Support for TCP Searches

sveseli commented 10 months ago

This PR has been modified from the original (support for direct tcp connections) to include support for tcp searches.

Server side changes:

Servers have ability to respond to tcp searches on the server port

Client side changes:

By default, only udp channel searches are performed as before
Specifying EPICS_PVA_NAME_SERVERS variable will result in tcp search queries to the listed HOST:PORT addresses, in addition to the regular udp search

Here are some examples of how things work. In terminal 1, we run test server using non-default ports:

daq-dss02> EPICS_PVA_SERVER_PORT=11111 EPICS_PVA_BROADCAST_PORT=22222 ./modules/pvAccess/testApp/O.linux-x86_64/testServer
pvAccess Server v7.1.8-SNAPSHOT
Active configuration (w/ defaults)
EPICS_PVAS_INTF_ADDR_LIST = 0.0.0.0:11111
EPICS_PVAS_BEACON_ADDR_LIST = 
EPICS_PVAS_AUTO_BEACON_ADDR_LIST = YES
EPICS_PVAS_BEACON_PERIOD = 15
EPICS_PVAS_BROADCAST_PORT = 22222
EPICS_PVAS_SERVER_PORT = 11111
EPICS_PVAS_PROVIDER_NAMES = local
...

In terminal 2, on a second machine, we run client. If we do not specify anything, client fails to connect:

daq-qss21> pvget testCounter
Timeout
testCounter

If we specify broadcast port, channel connects using udp discovery:

daq-qss21> EPICS_PVA_BROADCAST_PORT=22222 pvget testCounter
testCounter 2024-03-22 14:01:33.332  27 
daq-qss21> EPICS_PVA_BROADCAST_PORT=22222 pvget testCounter
testCounter 2024-03-22 14:01:33.332  27 
daq-qss21> EPICS_PVA_BROADCAST_PORT=22222 pvget -d testCounter
2024-03-22T14:01:41.838 Configured PVA address list: 
2024-03-22T14:01:41.838 Configured server port: 5075
2024-03-22T14:01:41.838 Configured name server address list: 
2024-03-22T14:01:41.838 Configured broadcast port: 22222
...
2024-03-22T14:01:41.839 Server address decoded as 10.6.13.8:11111, transport type is udp
...
2024-03-22T14:01:41.841 Connected to PVA server: 10.6.13.8:11111.
2024-03-22T14:01:41.841 Unregistering search instance: testCounter
testCounter 2024-03-22 14:01:41.333  35 
...

If we specify EPICS_PVA_NAME_SERVERS variable, tcp search will result in channel connection:

daq-qss21> EPICS_PVA_NAME_SERVERS=daq-dss02:11111 pvget testCounter
testCounter 2024-03-22 14:14:16.483  790 
daq-qss21> EPICS_PVA_NAME_SERVERS=daq-dss02:11111 pvget -d testCounter
2024-03-22T14:14:23.016 Configured PVA address list: 
2024-03-22T14:14:23.016 Configured server port: 5075
2024-03-22T14:14:23.016 Configured name server address list: daq-dss02:11111
2024-03-22T14:14:23.016 Configured broadcast port: 5076
2024-03-22T14:14:23.018 Creating datagram socket from: 0.0.0.0:53776.
...
2024-03-22T14:14:23.019 Getting name server transport for address 10.6.13.8:11111
...
2024-03-22T14:14:23.021 Searching for channel: testCounter
2024-03-22T14:14:23.021 Server address decoded as 10.6.13.8:11111, transport type is tcp
...
2024-03-22T14:14:23.021 Connecting to PVA server: 10.6.13.8:11111.
...
testCounter 2024-03-22 14:14:22.485  796 
...

sveseli commented 4 months ago

... Is this PR okay to be merged ...

No. There are several aspects of this proposed design which I do no like. eg. blocking connect() not on a dedicated thread. Pointing these out piecemeal does not seem to be moving us towards a resolution, but I have not found the time to write out an alternate design.

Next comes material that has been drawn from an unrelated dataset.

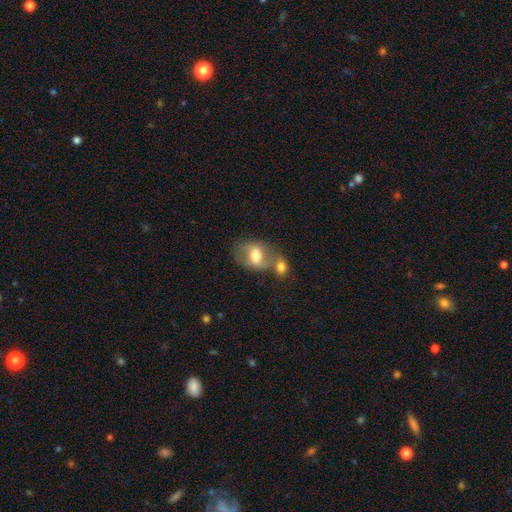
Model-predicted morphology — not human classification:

The most recent commits (two months ago) addressed the issue of blocking connect you brought up. The connections are done via a separate set of timers. If there are other issues that need to be resolved, I would be happy to do this.

mdavidsaver commented 4 months ago

The most recent commits (two months ago) addressed the issue of blocking connect you brought up. ...

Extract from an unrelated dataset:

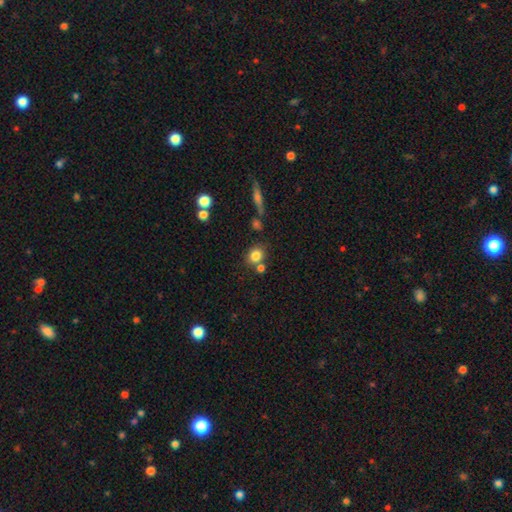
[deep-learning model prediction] Morphology: type=smooth (81%); roundness=round (71%); merging=none (64%).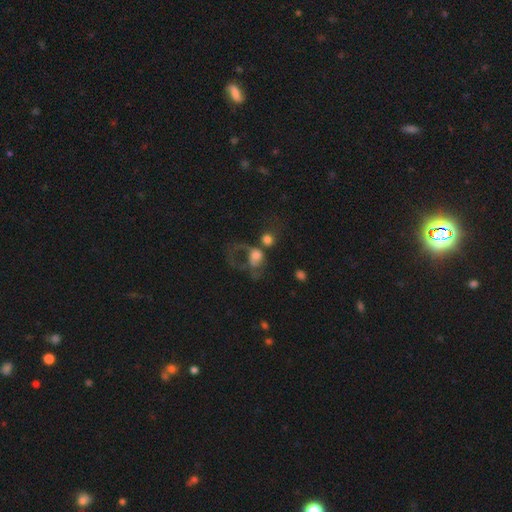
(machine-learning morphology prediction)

Then what is going on with this wait(0.1)?

           // Wait to get transport if we do not have it
            m_nsTransportEvent.wait(MAX_NS_TRANSPORT_WAIT_TIME);

As for the rest. I have a limited amount of time which I can spend on EPICS community work, and many projects which ask for my attention. I would have an easier time reviewing your proposed changes if you would say more about what you are trying to achieve, and how you intend to achieve it. Correctly inferring intent from code is both difficult and error prone.

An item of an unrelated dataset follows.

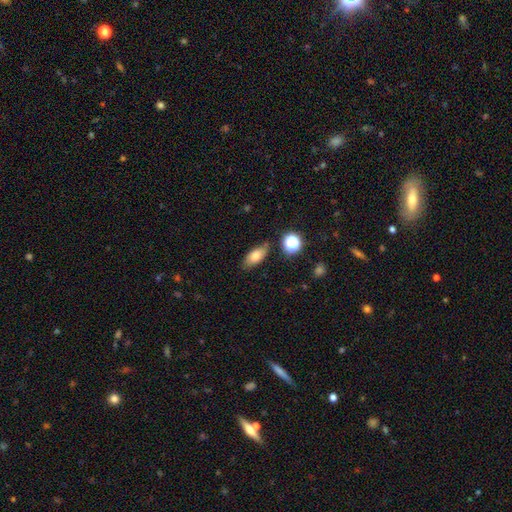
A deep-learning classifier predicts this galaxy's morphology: Overall: smooth (75%). How rounded: in between (84%). Merging: none (77%).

... released as soon as they are no longer needed ...

eg. Do you intend that an idle client will not maintain name server connections? Why not maintain NS connections continually? Are you are making a trade off of resource use vs. (re)connect latency?

eg. Why are connections to name servers treated differently to other PVA server? Do you see this as a "need", a convenience, ...?

sveseli commented 4 months ago

The most recent commits (two months ago) addressed the issue of blocking connect you brought up. ...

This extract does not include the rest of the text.